「晴耕集・雨読集」3月号 感想 柚口満
断捨離と思ひつ年の市巡る升本榮子
2010年の流行語になったのが「断捨離」という言葉でそれ以降、特に高齢者の間でおおきな話題を呼ぶものとなった。
文字通り必要ないものを断ち、捨て、執着から離れようとの趣旨でこれ以降静かなブームが続いている。掲出句の作者は日頃は断捨離を心掛けているものの年の暮の市ではついついと要らないものを買ってしまった、述懐する。という小生も家の中にはびこるものに何も手が付かずに難儀しているのである。
吹き遣ればまた戻りくる雪婆朝妻力
綿虫の傍題に雪婆がある。この綿虫、晩秋から冬の初めにかけての風のない曇り空に突然湧き出すように漂ってくる不思議な虫である。その飛び方が小雪の舞うように見えるので雪虫とか雪婆と呼ぶ地方もある。
この句は2mmほどの小さなこの虫に親しみをもって接している。手のひらの雪婆をそっと吹いたところまた戻ってきたという。まるで意志のあるように。同時に詠んだ「人恋ふるかに雪婆寄りきたり」にも愛情たっぷりな視線が感じられた。
初写真稚もペットも余所見して萩原空木
初写真と聞けば真っ先に浮かぶイメージの言葉は、幸せ、家族愛、喜び、感動といった所だろうか。新年を迎えて初めて撮る家族写真は普段疎遠がちの親戚などに送られ現状報告とすることが多い。
この句の写真もペットも加わった一家の集合写真、ところがお目当ての肝心要の赤ちゃんとペットの動物がよそ見をしていた、と嘆いている。でも全体をみればこれも幸せ溢れる新年の目出度い写真である。
鳥の声失せていつしか雪催岡村實
昔、田舎に住んでいた少年時代にはこの句にある雪催という状況を日常茶飯事に経験していたが、都会暮らしが長くなるといつしか空を見上げて気象を予測することに疎くなり自然への関心の薄さに愕然とするのである。しかしこの作者は雪の降る前兆を聴覚と視覚で鋭く感知した。

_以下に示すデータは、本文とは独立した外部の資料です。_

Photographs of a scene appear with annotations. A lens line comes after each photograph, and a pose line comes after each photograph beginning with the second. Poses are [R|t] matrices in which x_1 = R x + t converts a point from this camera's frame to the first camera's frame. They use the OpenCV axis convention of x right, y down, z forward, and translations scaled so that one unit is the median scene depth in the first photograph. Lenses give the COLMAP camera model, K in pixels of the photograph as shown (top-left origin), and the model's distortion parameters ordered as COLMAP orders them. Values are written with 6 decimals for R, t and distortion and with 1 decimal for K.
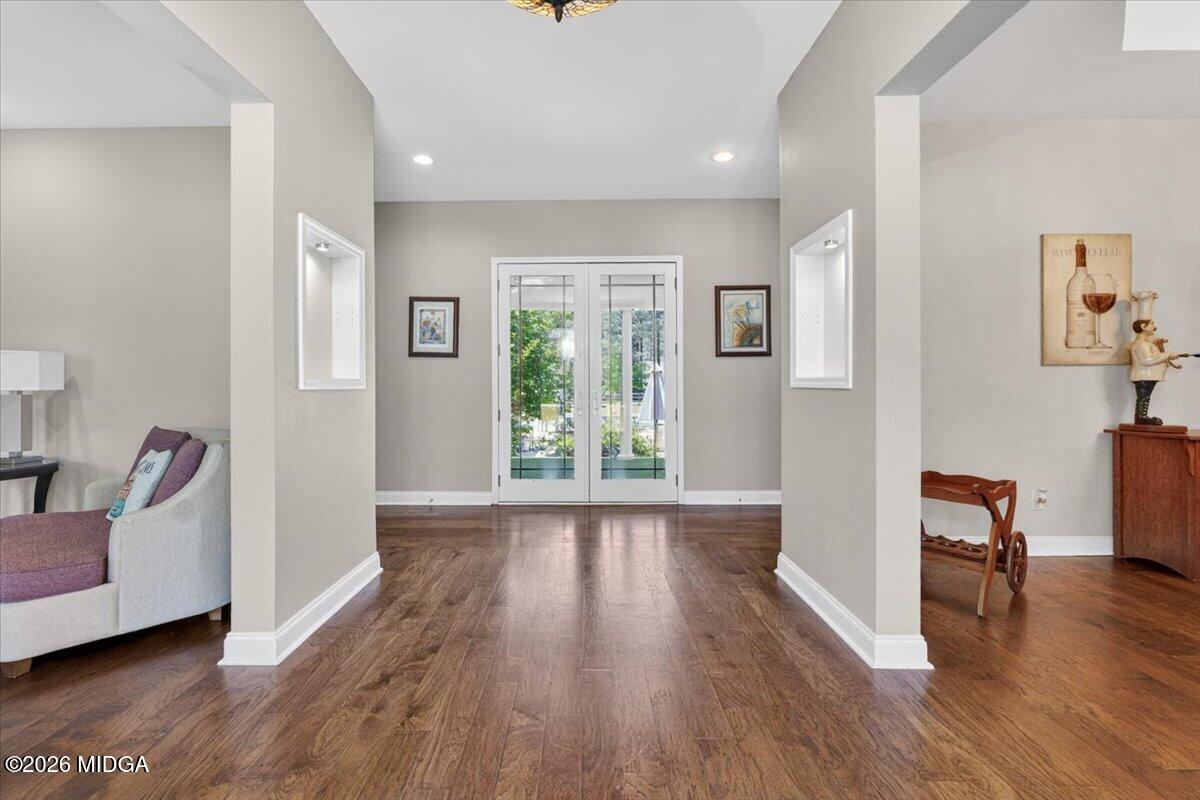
lens RADIAL K [[519.6, 0, 587.4], [0, 519.6, 384.4], [0, 0, 1]] dist [0.001079, 0.000030]
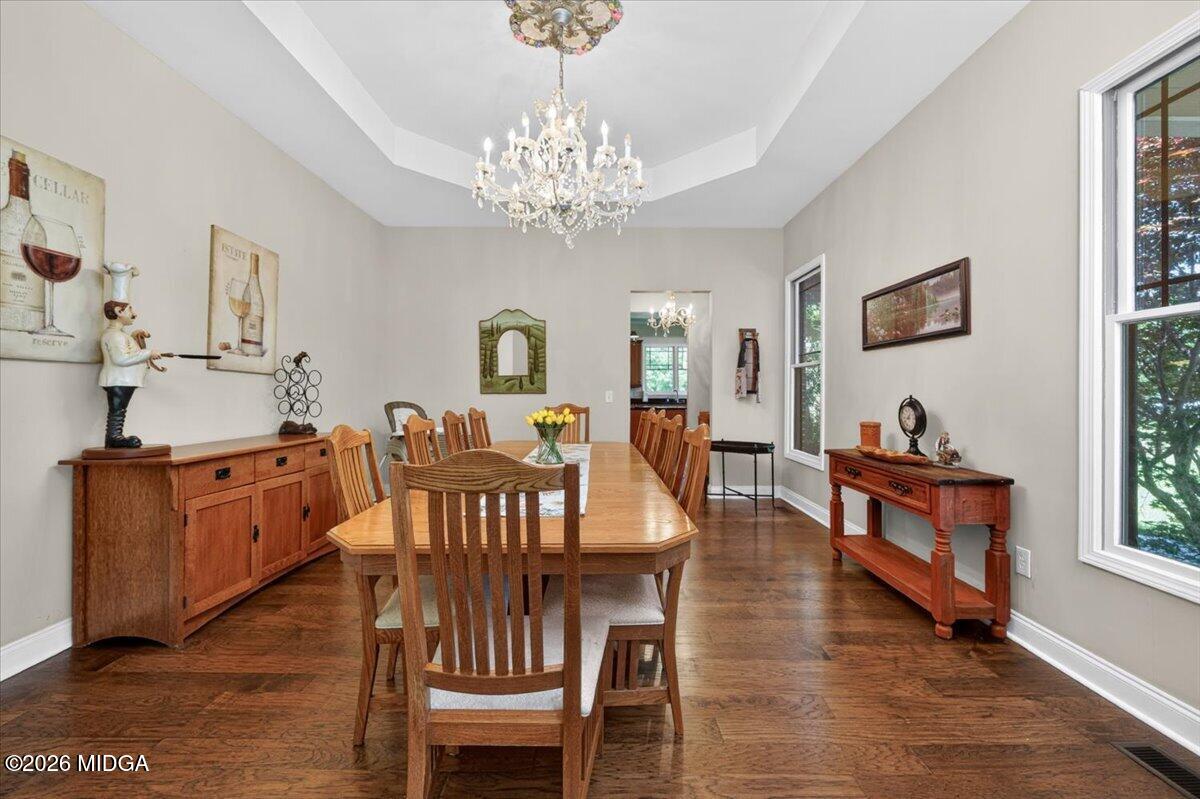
lens RADIAL K [[479.2, 0, 600.4], [0, 479.2, 390.6], [0, 0, 1]] dist [0.000496, -0.000069]
pose [[-0.009057, 0.005595, 0.999943, 0.394755], [-0.005374, 0.999970, -0.005644, -0.001315], [-0.999945, -0.005425, -0.009026, 0.334636]]
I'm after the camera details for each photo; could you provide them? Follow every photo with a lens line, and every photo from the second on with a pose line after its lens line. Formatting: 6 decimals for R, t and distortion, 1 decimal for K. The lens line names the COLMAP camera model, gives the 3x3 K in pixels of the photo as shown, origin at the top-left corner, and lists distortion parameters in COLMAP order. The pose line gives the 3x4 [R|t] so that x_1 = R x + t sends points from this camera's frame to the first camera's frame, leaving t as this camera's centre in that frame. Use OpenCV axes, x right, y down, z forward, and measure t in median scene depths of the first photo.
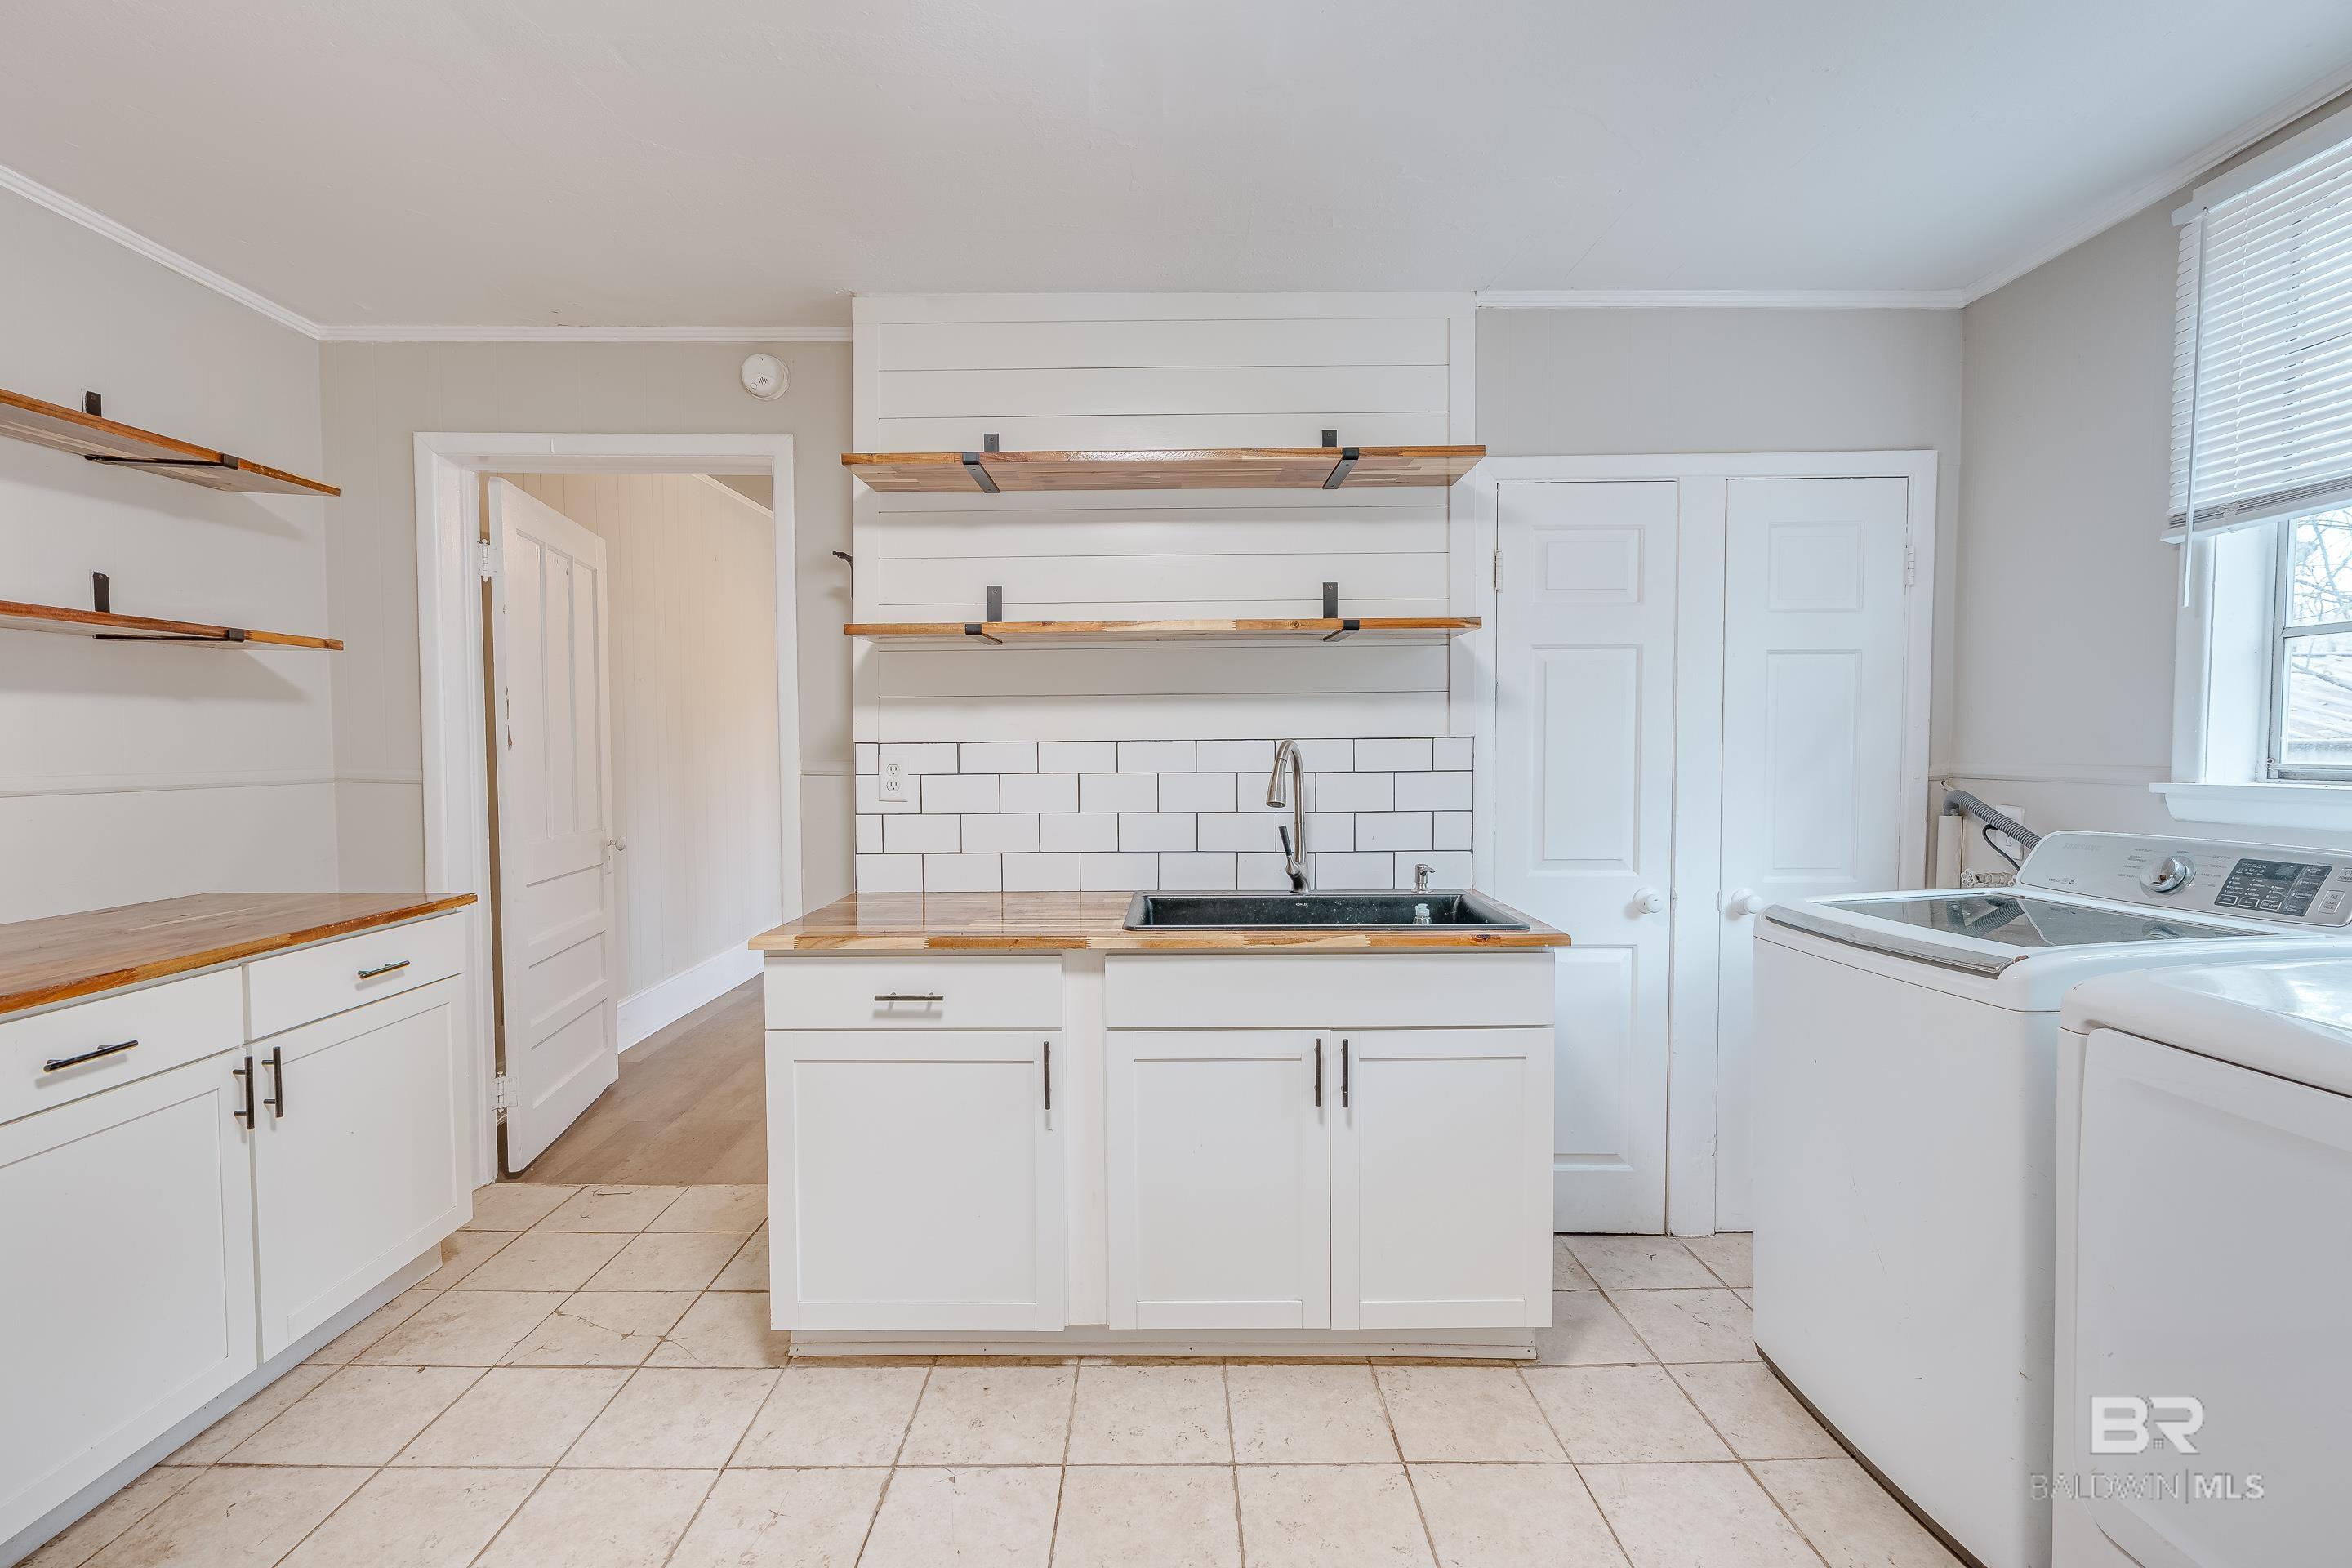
lens RADIAL K [[1050.3, 0, 1174.3], [0, 1050.3, 789.5], [0, 0, 1]] dist [-0.008688, 0.004558]
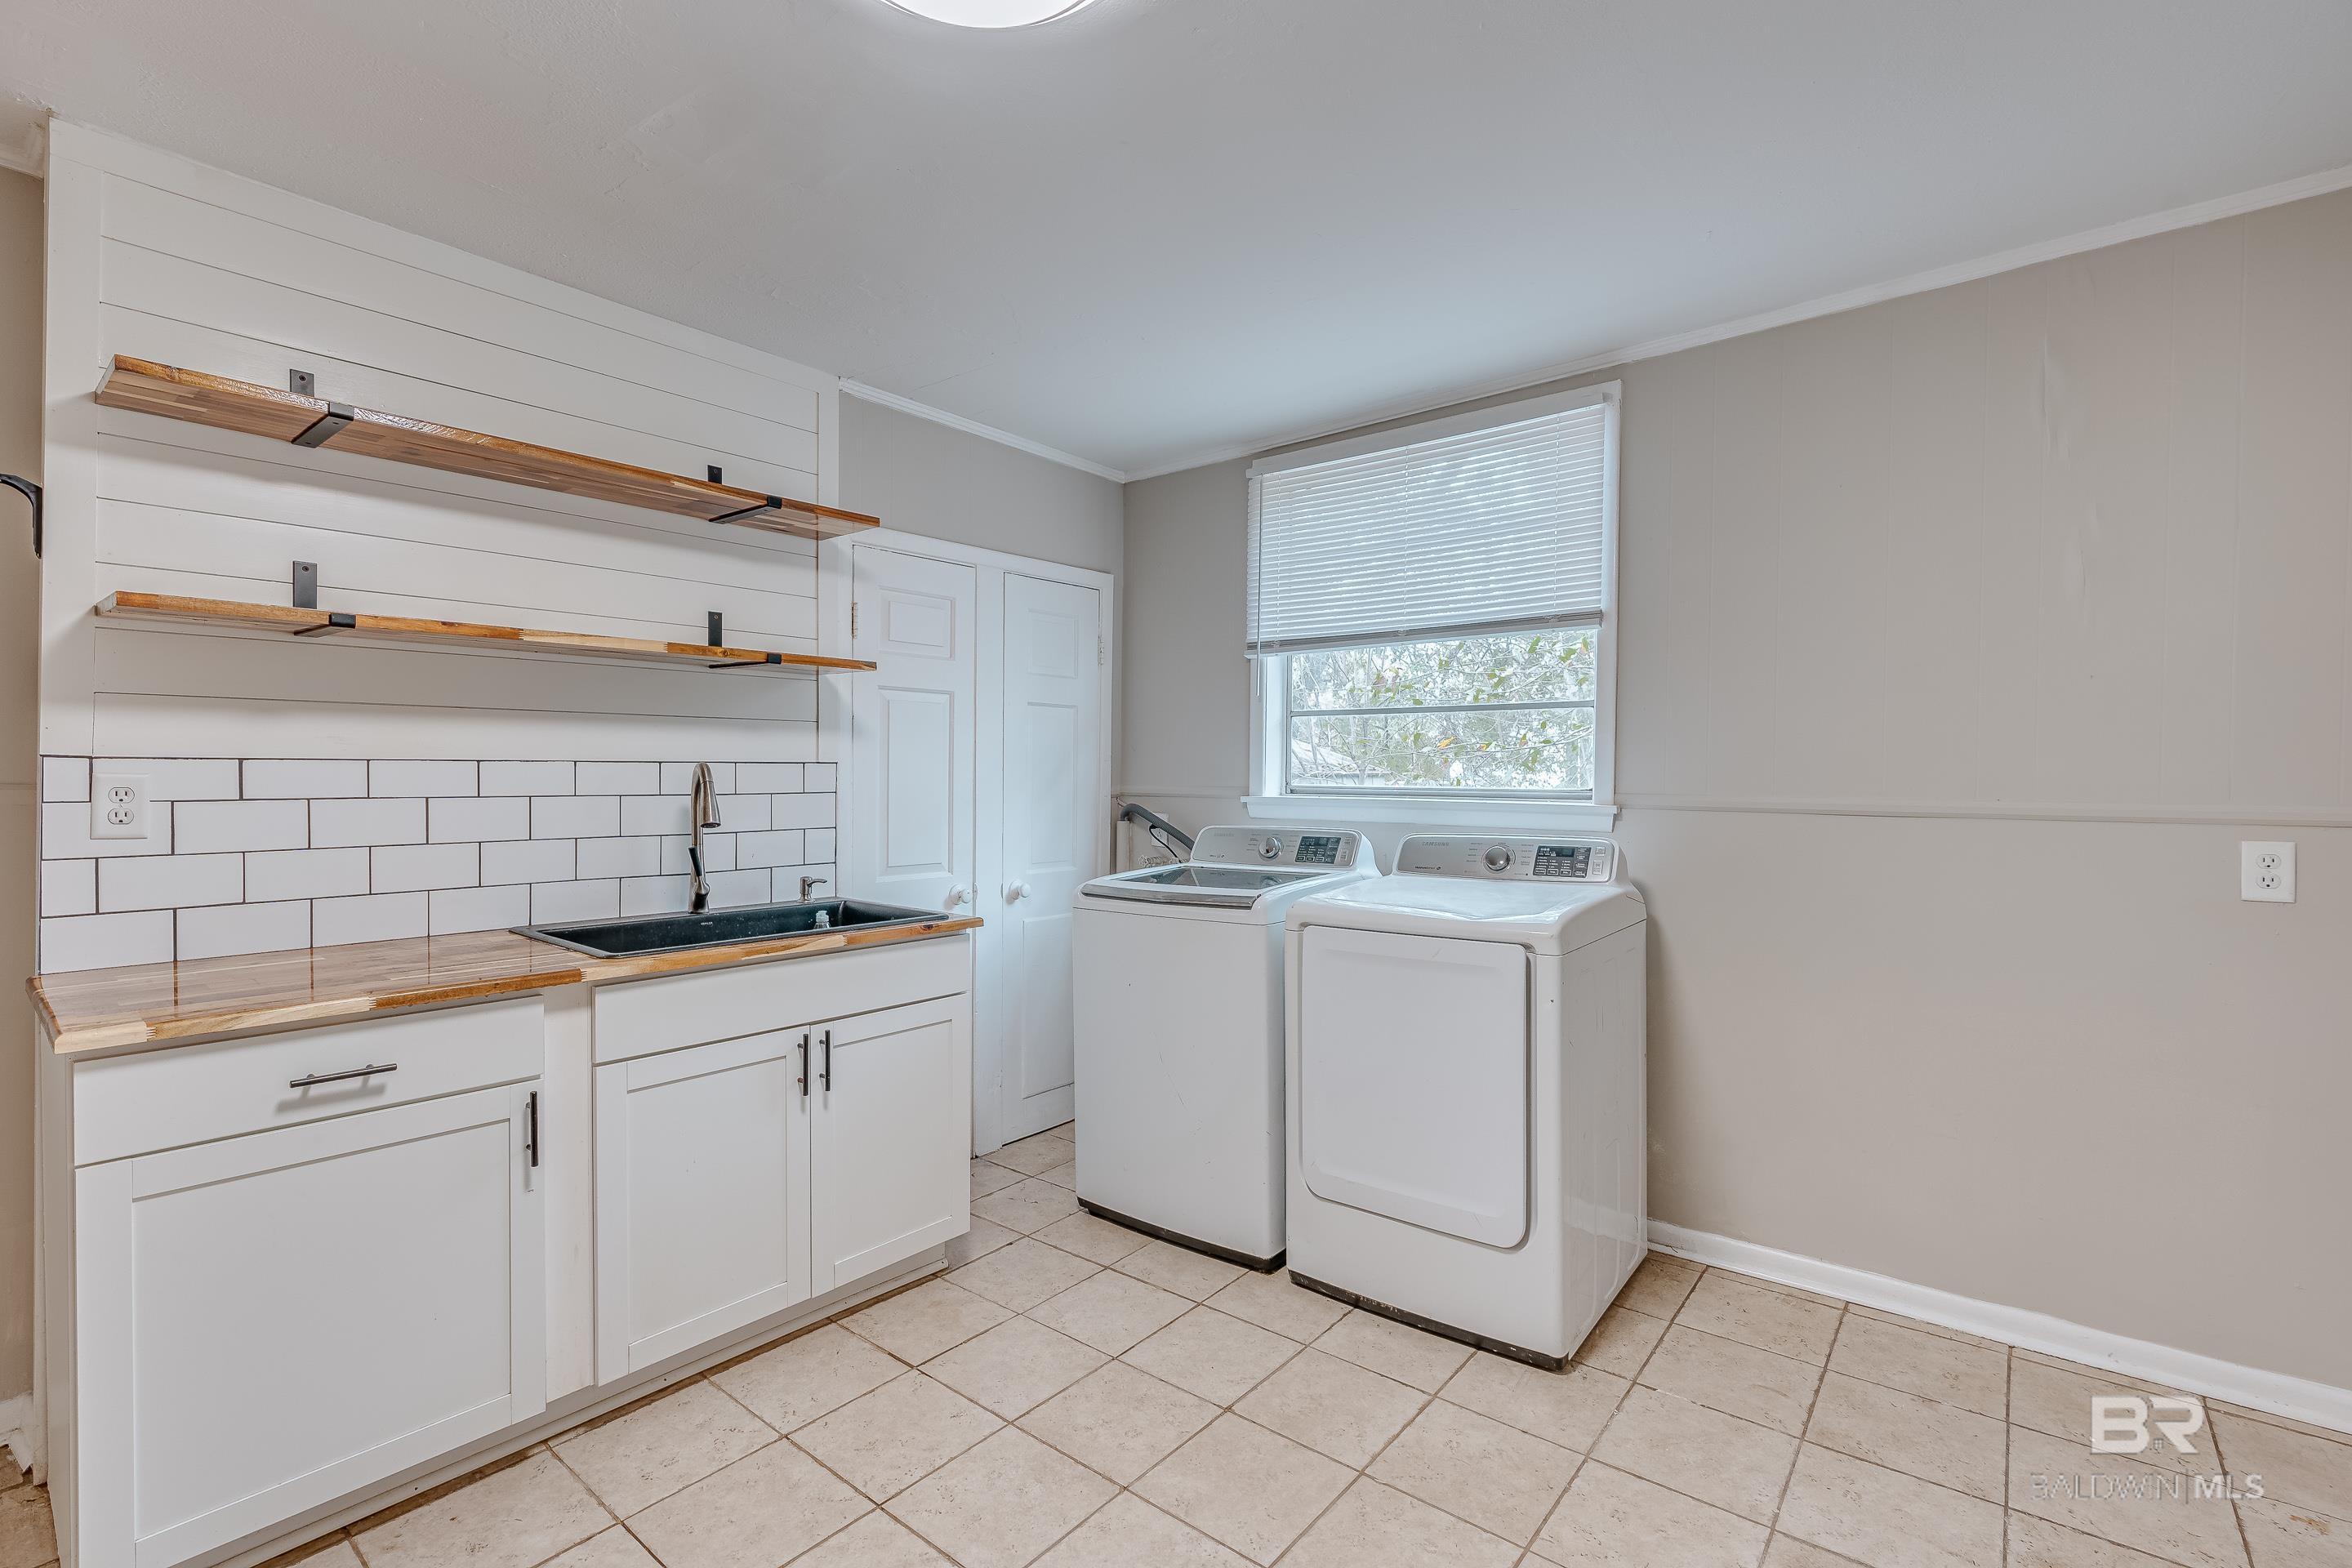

全天が曇りだしやがて暗い雲が重く垂れこみ空気が身を切るように冷たくなるともうそれは雪催、そういえば鳴いていた鳥の声もすっかり途絶え不気味な無音の世界が雪の降るのを促しだしたようだ。
雪吊を水面に映し池締まる坂﨑茂る子
雪吊というと金沢の兼六園を思い出す。11月1日になると兼六園の雪吊が始まるのであるが、まず最初に手を付けられるのが園内随一の枝振り誇る「唐崎松」で芯柱からは約800本の縄が円錐状に吊るされ見事な雪吊が完成する。
句の雪吊も北国の本格的な雪吊であろう。幾何学模様の末広がりの縄が緊張感をもって美しく広がり、それが対称的に池に映る。これを見た作者は池までもが引き締まったと感じている。
兼六園には外国の観光客も大勢来園していたが、日本庭園の美の一端をみて歓声を上げていた。
障子貼り心明るくなりにけり宇山利子
障子を貼るのは大変だという人がいるが、私にはそう難しいこととは思えない。むしろ、その前段の古い障子を剝がし桟の糊後をきれいに取り除くことがことのほか面倒なのである。
あとは、貼る時の糊の薄さ加減がポイントだけで、意外と簡単にできる。この句がいうように貼り終えた気分はまさに「心が明るくなる」こと請け合い。特に霧を吹き終えて表面張力が効いた仕上がりは心が明るくなるだけでなく心が安らぐのである。
背に翼つけて幼の聖夜劇佐藤利明
クリスマスの傍題にあるのが聖夜劇。キリスト教系の学校や幼稚園ではその前夜にキリスト降誕にちなむ聖夜劇を演じる。幼い子供たちよりも親御さんの関心の的は我が子が何の役を演ずるかということ。この句の子供は翼を付けた天使役であったが、羊でも星の役でもそこは一生の思い出になれば何の役でもいい。
寒夕焼みるみる失せて終ひけり鈴木幾子
冬の夕焼け、ことに寒中のそれはたとえ一瞬であろうとも筆舌に尽くし難い壮絶な美しさがある。真っ赤に燃えた夕焼けはほんのひと時、あとは得も言われぬ水色にかわり瞬時に暗闇へと急ぐ。掲出句の中七から下五の表現にその見事な喪失感がよく出ている。
丸顔の子によく似合ふ冬帽子宮田充子
大体小さな子たちには男、女を問わず丸顔の子が多いのであるが、いわれてみると冬帽子は丸顔の子に似合うという観察眼は的を射ていると思う。母親手作りのニットのものであれば色はどんなものでも可愛らしいことは保証つきだ。